There are, of course, peaks in the sort of work that is undertaken at our dockyard, and they are associated with the intense work on the submarines. Obviously, those peaks occur alongside the troughs in between. Filling those troughs is very important to the people who earn their living through this work. In recent weeks, Babcock Marine decided that it would no longer continue with work on some prestigious luxury boats that had been part of the in-fill work that kept the expert skills of the people who work on the submarines honed.

Yesterday, following my question at Prime Minister’s Question Time, I was pleased to hear the announcement about the £700-million vehicles programme, part of which will be for further purchases of the Jackal vehicle—a great success story that we have talked about in previous debates. The programme will not automatically come to Devonport, but I cannot imagine that anywhere else is as well positioned to compete for it. When we met my right hon. Friend the Minister for the Armed Forces a few months ago, he assured us that he would press to obtain the clarity to which my right hon. Friend the Secretary of State referred when he said that he hoped soon to make some important procurement announcements.

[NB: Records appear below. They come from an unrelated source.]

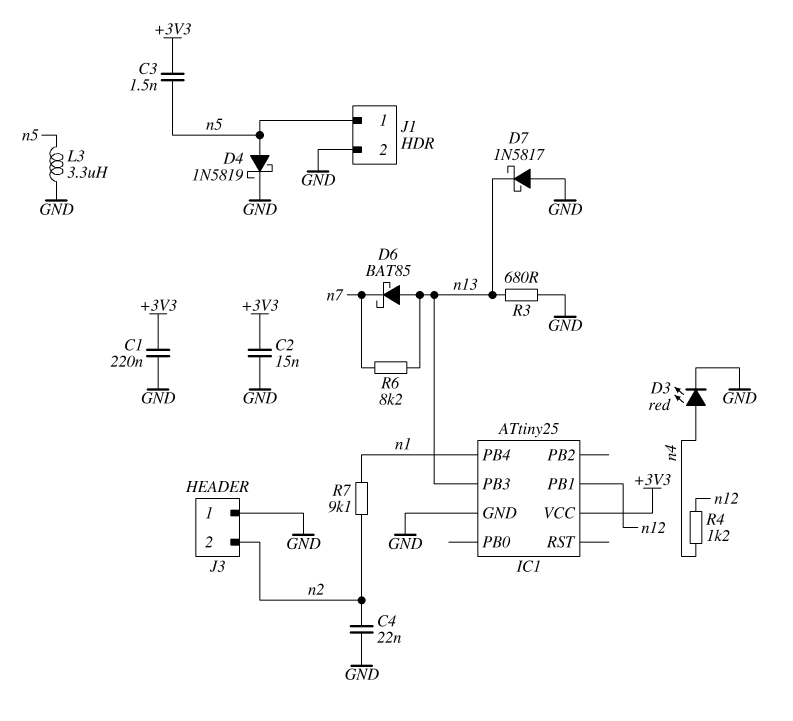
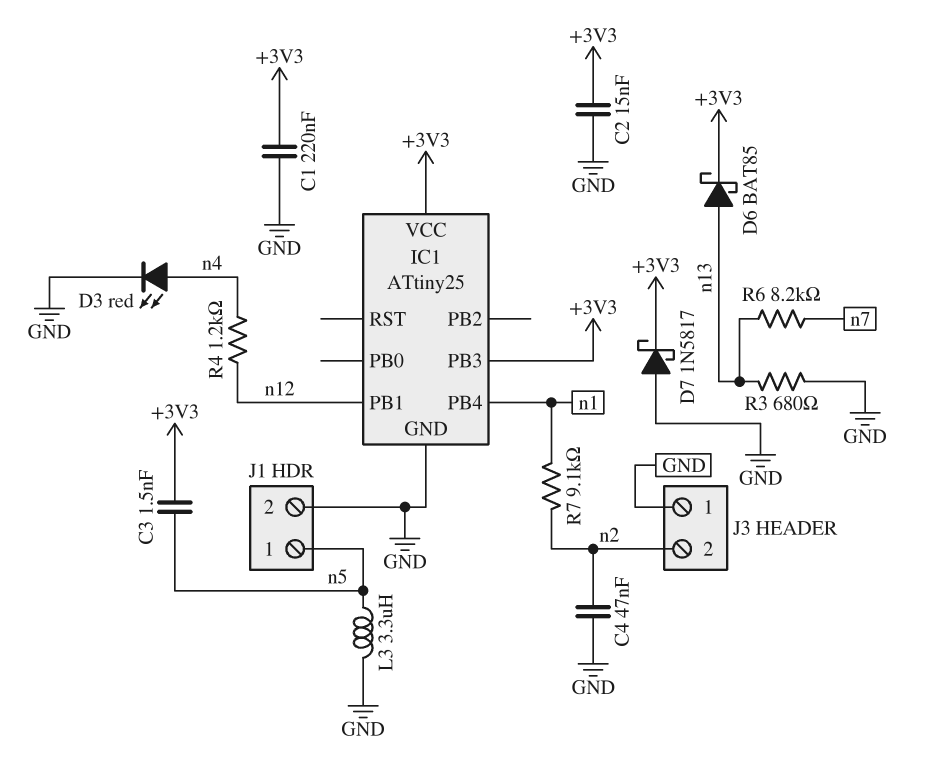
C4: 22nF (GND, n2) -> 47nF (GND, n2)
D4: schottky 1N5819 (A n5, K GND) -> none
D6: schottky BAT85 (A n13, K n7) -> schottky BAT85 (A n13, K +3V3)
D7: schottky 1N5817 (A GND, K n13) -> schottky 1N5817 (A GND, K +3V3)
IC1 pin PB3: n13 -> +3V3

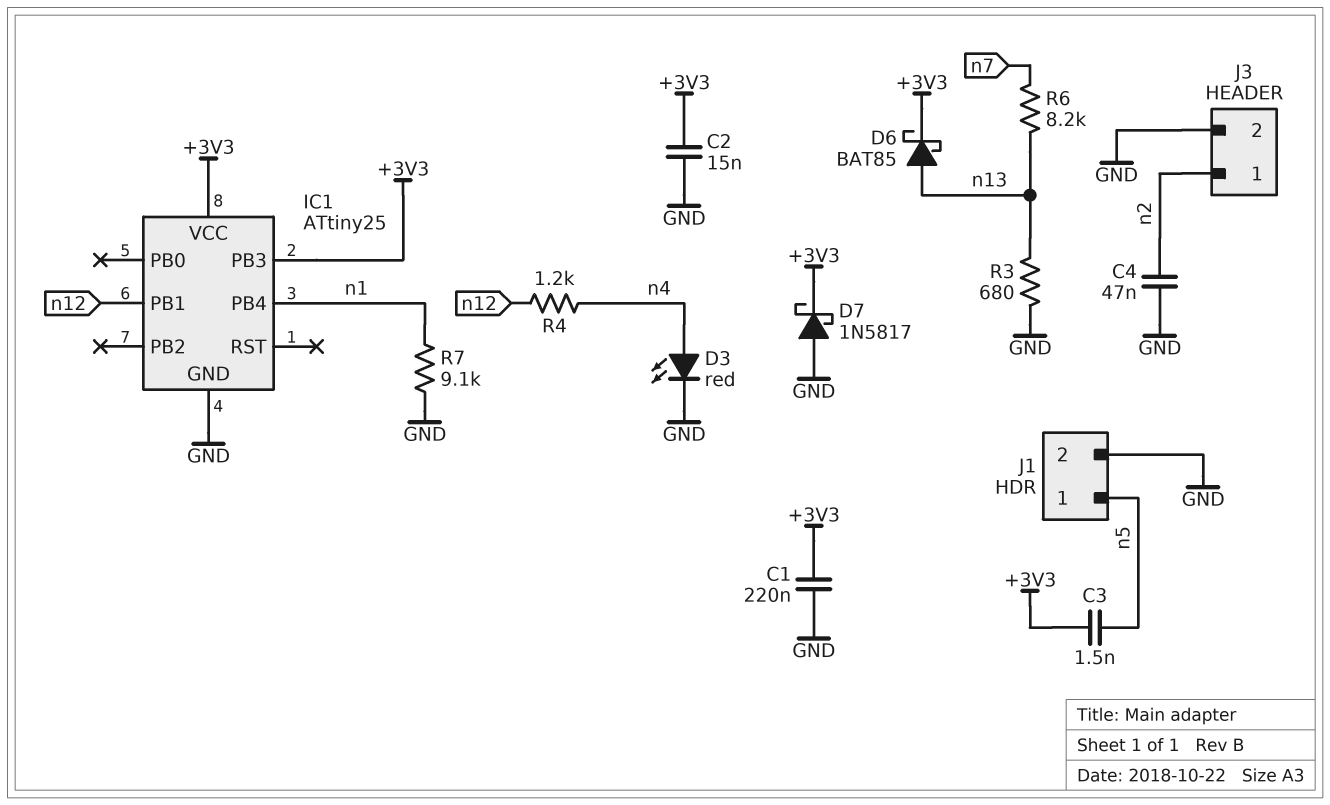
J3 pin 1: GND -> n2
J3 pin 2: n2 -> GND
L3: 3.3uH (GND, n5) -> none
R7: 9.1k (n1, n2) -> 9.1k (GND, n1)

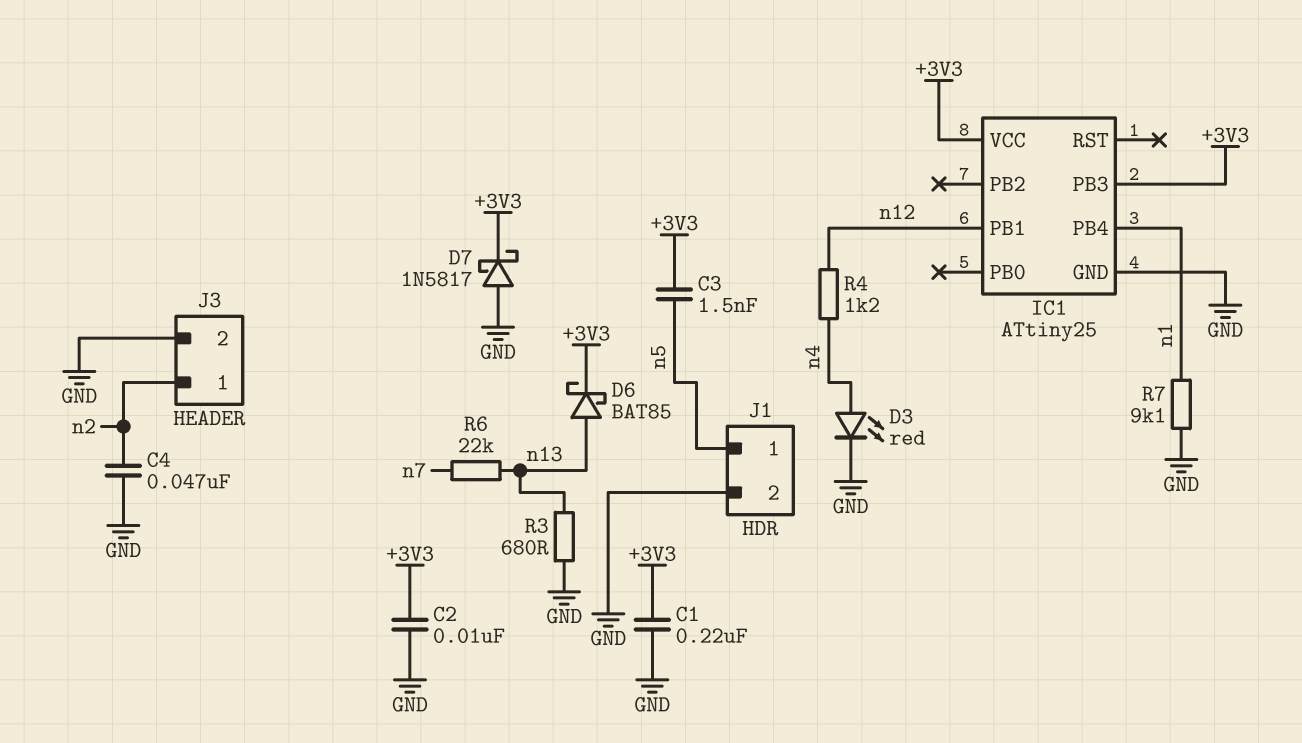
C2: 15nF (+3V3, GND) -> 10nF (+3V3, GND)
R6: 8.2k (n7, n13) -> 22k (n7, n13)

There is often confusion between the roles of Devonport dockyard and the naval base. Of course, the prospects of both are closely tied together. Last week, I was pleased to be able to attend, as part of the armed forces parliamentary scheme, the staff course at Shrivenham defence academy, where for three days we discussed maritime policy and doctrine alongside officers who are on a year-long course preparatory to taking on their first command posts. That helped me to get a deeper and broader picture of the range of tasks and the flexibility of the role of the Royal Navy, and the centrality of amphibious warfare, for which we hope to become the centre of excellence in Devonport.

The right hon. Member for North-East Hampshire (Mr. Arbuthnot), who chairs the Defence Committee, referred to a crisis of understanding. One of the things that I gained a deeper understanding of was exactly what people mean when they refer to sea blindness and maritime blindness. That operates on several levels, one of which relates to the general public.

When our deployments in Afghanistan and Iraq are shown on television, they appear broadly to be land deployments to which the Navy is not at all central, so it ends up being sidelined. Nothing could be further from the truth, but that puts at risk its interests in relation to all the tensions involved in the defence budget. In Defence questions on Monday, I requested information about the number of Royal Navy personnel who are currently deployed in Afghanistan. The answer will probably come as quite a surprise.